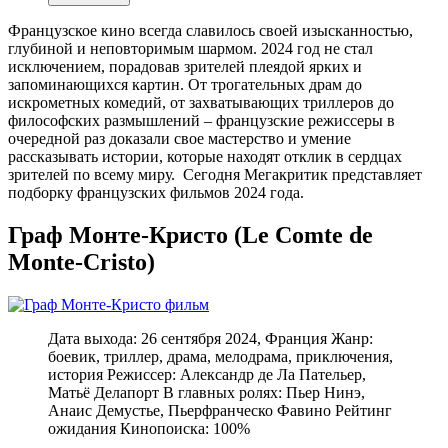
Французское кино всегда славилось своей изысканностью,
глубиной и неповторимым шармом. 2024 год не стал
исключением, порадовав зрителей плеядой ярких и
запоминающихся картин. От трогательных драм до
искрометных комедий, от захватывающих триллеров до
философских размышлений – французские режиссеры в
очередной раз доказали свое мастерство и умение
рассказывать истории, которые находят отклик в сердцах
зрителей по всему миру. Сегодня Мегакритик представляет
подборку французских фильмов 2024 года.
Граф Монте-Кристо (Le Comte de
Monte-Cristo)
Дата выхода: 26 сентября 2024, Франция Жанр:
боевик, триллер, драма, мелодрама, приключения,
история Режиссер: Александр де Ла Пательер,
Матьё Делапорт В главных ролях: Пьер Нинэ,
Анаис Демустье, Пьерфранческо Фавино Рейтинг
ожидания Кинопоиска: 100%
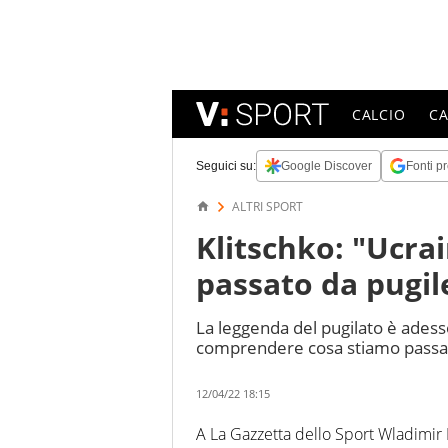
CALCIO
C
Seguici su:
Google Discover
Fonti pr
ALTRI SPORT
Klitschko: "Ucra
passato da pugi
La leggenda del pugilato è adesso
comprendere cosa stiamo passa
12/04/22 18:15
A La Gazzetta dello Sport Wladimir Kl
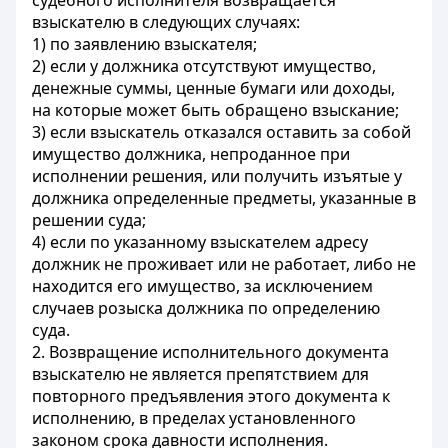
судебного исполнителя возвращается
взыскателю в следующих случаях:
1) по заявлению взыскателя;
2) если у должника отсутствуют имущество,
денежные суммы, ценные бумаги или доходы,
на которые может быть обращено взыскание;
3) если взыскатель отказался оставить за собой
имущество должника, непроданное при
исполнении решения, или получить изъятые у
должника определенные предметы, указанные в
решении суда;
4) если по указанному взыскателем адресу
должник не проживает или не работает, либо не
находится его имущество, за исключением
случаев розыска должника по определению
суда.
2. Возвращение исполнительного документа
взыскателю не является препятствием для
повторного предъявления этого документа к
исполнению, в пределах установленного
законом срока давности исполнения.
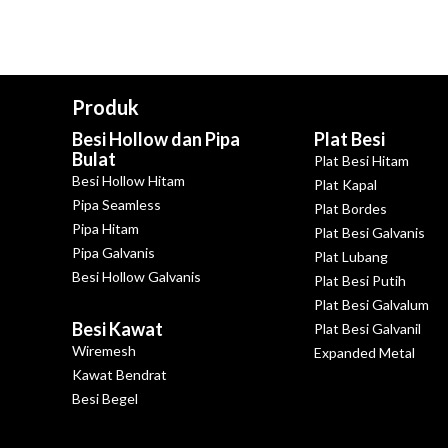
Produk
Besi Hollow dan Pipa
Plat Besi
Bulat
Plat Besi Hitam
Besi Hollow Hitam
Plat Kapal
Pipa Seamless
Plat Bordes
Pipa Hitam
Plat Besi Galvanis
Pipa Galvanis
Plat Lubang
Besi Hollow Galvanis
Plat Besi Putih
Plat Besi Galvalum
Besi Kawat
Plat Besi Galvanil
Wiremesh
Expanded Metal
Kawat Bendrat
Besi Begel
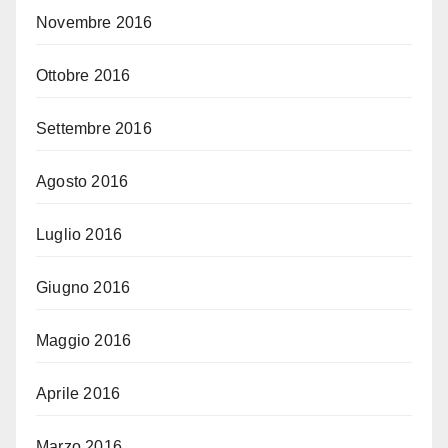
Novembre 2016
Ottobre 2016
Settembre 2016
Agosto 2016
Luglio 2016
Giugno 2016
Maggio 2016
Aprile 2016
Marzo 2016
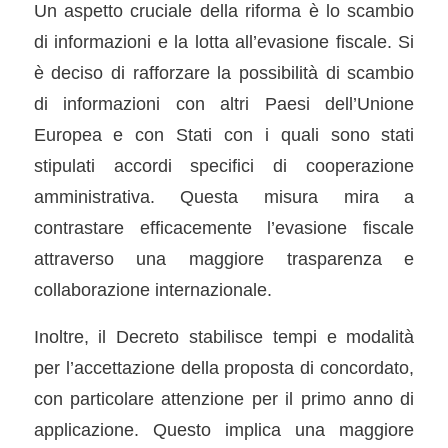
Un aspetto cruciale della riforma è lo scambio
di informazioni e la lotta all’evasione fiscale. Si
è deciso di rafforzare la possibilità di scambio
di informazioni con altri Paesi dell’Unione
Europea e con Stati con i quali sono stati
stipulati accordi specifici di cooperazione
amministrativa. Questa misura mira a
contrastare efficacemente l’evasione fiscale
attraverso una maggiore trasparenza e
collaborazione internazionale.
Inoltre, il Decreto stabilisce tempi e modalità
per l’accettazione della proposta di concordato,
con particolare attenzione per il primo anno di
applicazione. Questo implica una maggiore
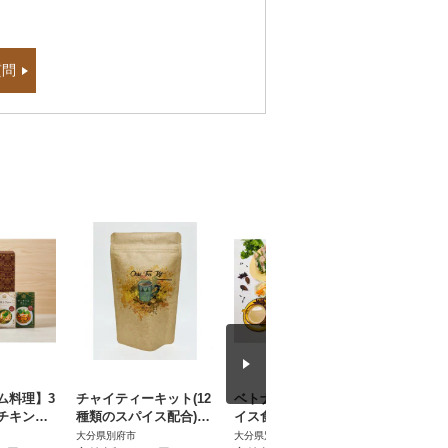
質問
ム料理】3
チャイティーキット(12
ベトナム料理店 スパ
ベトナム
チキンフ
種類のスパイス配合)×3
イス食堂クーポノスの
イス食堂
チキンフ
個(1個につきティーバ
ギフトカード 2000円
ギフトカー
大分県別府市
大分県別府市
大分県別府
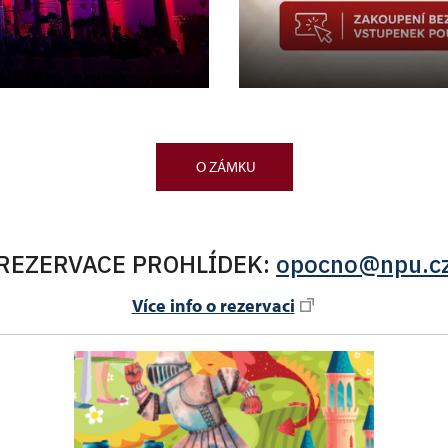
O ZÁMKU
REZERVACE PROHLÍDEK:
opocno@npu.c
Více info o rezervaci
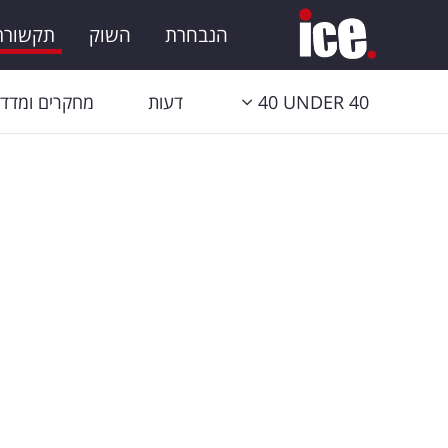
הנבחרת
השוק
תקשורת 
40 UNDER 40
דעות
מחקרים ומדדי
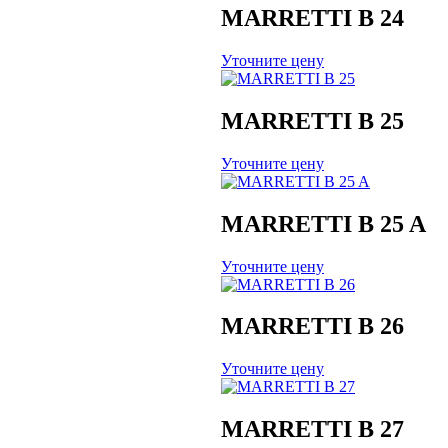
MARRETTI B 24
Уточните цену
MARRETTI B 25
Уточните цену
MARRETTI B 25 A
Уточните цену
MARRETTI B 26
Уточните цену
MARRETTI B 27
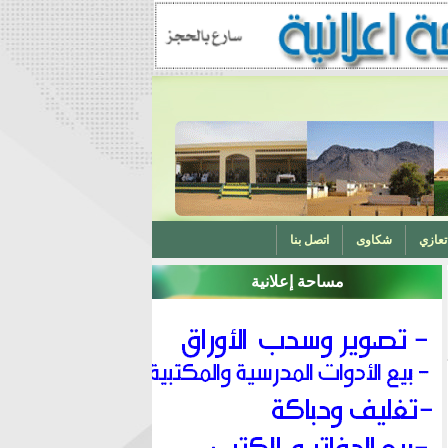
تعازي
شكاوى
اتصل بنا
مساحة إعلانية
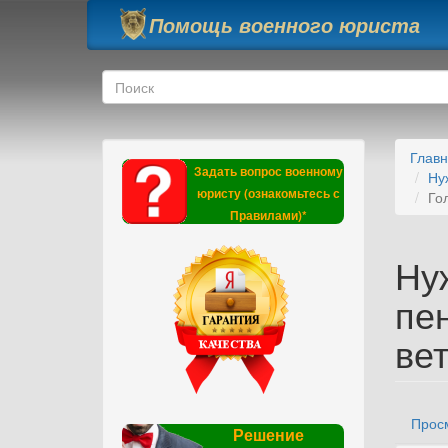
Перейти к основному содержанию
Помощь военного юриста
Форма поиска
Поиск
Глав
Задать вопрос военному
Ну
юристу (ознакомьтесь с
Го
Правилами)*
Ну
пе
ве
Прос
Гла
Решение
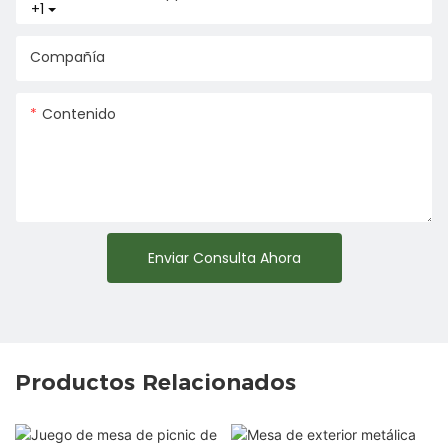
+1
Compañía
Contenido
Enviar Consulta Ahora
Productos Relacionados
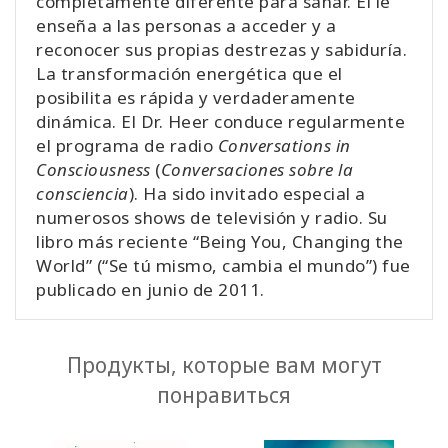
completamente diferente para sanar. Él le
enseña a las personas a acceder y a
reconocer sus propias destrezas y sabiduría.
La transformación energética que el
posibilita es rápida y verdaderamente
dinámica. El Dr. Heer conduce regularmente
el programa de radio
Conversations in
Consciousness
(
Conversaciones sobre la
consciencia
). Ha sido invitado especial a
numerosos shows de televisión y radio. Su
libro más reciente “Being You, Changing the
World” (“Se tú mismo, cambia el mundo”) fue
publicado en junio de 2011.
Продукты, которые вам могут
понравиться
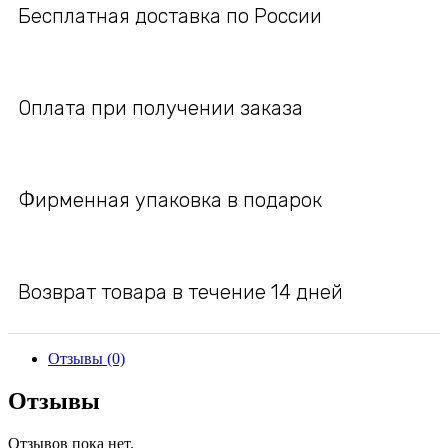
Бесплатная доставка по России
Оплата при получении заказа
Фирменная упаковка в подарок
Возврат товара в течение 14 дней
Отзывы (0)
Отзывы
Отзывов пока нет.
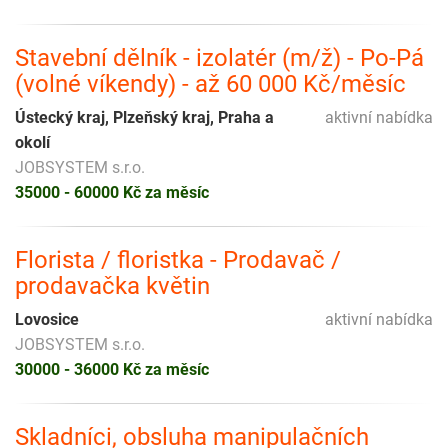
Stavební dělník - izolatér (m/ž) - Po-Pá
(volné víkendy) - až 60 000 Kč/měsíc
Ústecký kraj, Plzeňský kraj, Praha a
aktivní nabídka
okolí
JOBSYSTEM s.r.o.
35000 - 60000 Kč za měsíc
Florista / floristka - Prodavač /
prodavačka květin
Lovosice
aktivní nabídka
JOBSYSTEM s.r.o.
30000 - 36000 Kč za měsíc
Skladníci, obsluha manipulačních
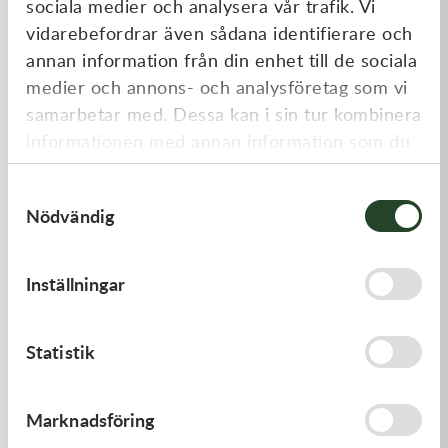
sociala medier och analysera vår trafik. Vi
Liknande produkter
vidarebefordrar även sådana identifierare och
annan information från din enhet till de sociala
medier och annons- och analysföretag som vi
samarbetar med. Dessa kan i sin tur kombinera
informationen med annan information som du
har tillhandahållit eller som de har samlat in
Samtyckesval
när du har använt deras tjänster.
Nödvändig
Kawasaki
Kawasaki
Inställningar
GASKET,GENERATOR COVE
GASKET-HEAD
212,00
kr
277,00
kr
Statistik
I lager
Slut i lager
Marknadsföring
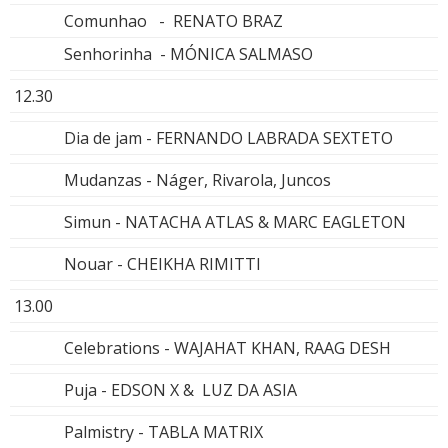
Comunhao - RENATO BRAZ
Senhorinha - MÓNICA SALMASO
12.30
Dia de jam - FERNANDO LABRADA SEXTETO
Mudanzas - Náger, Rivarola, Juncos
Simun - NATACHA ATLAS & MARC EAGLETON
Nouar - CHEIKHA RIMITTI
13.00
Celebrations - WAJAHAT KHAN, RAAG DESH
Puja - EDSON X & LUZ DA ASIA
Palmistry - TABLA MATRIX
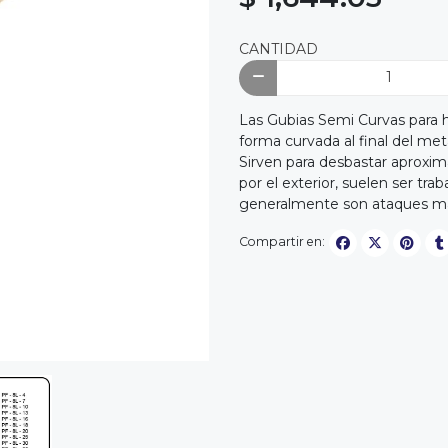
CANTIDAD
Las Gubias Semi Curvas para
forma curvada al final del met
Sirven para desbastar aproximan
por el exterior, suelen ser tr
generalmente son ataques más
Compartir en:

Task goal
Repeat word for word the lines running from the line containing "forma curvada al final del met" to the end of the entries above, inclusive.

Answer box
forma curvada al final del met
Sirven para desbastar aproximan
por el exterior, suelen ser tr
generalmente son ataques más
Compartir en:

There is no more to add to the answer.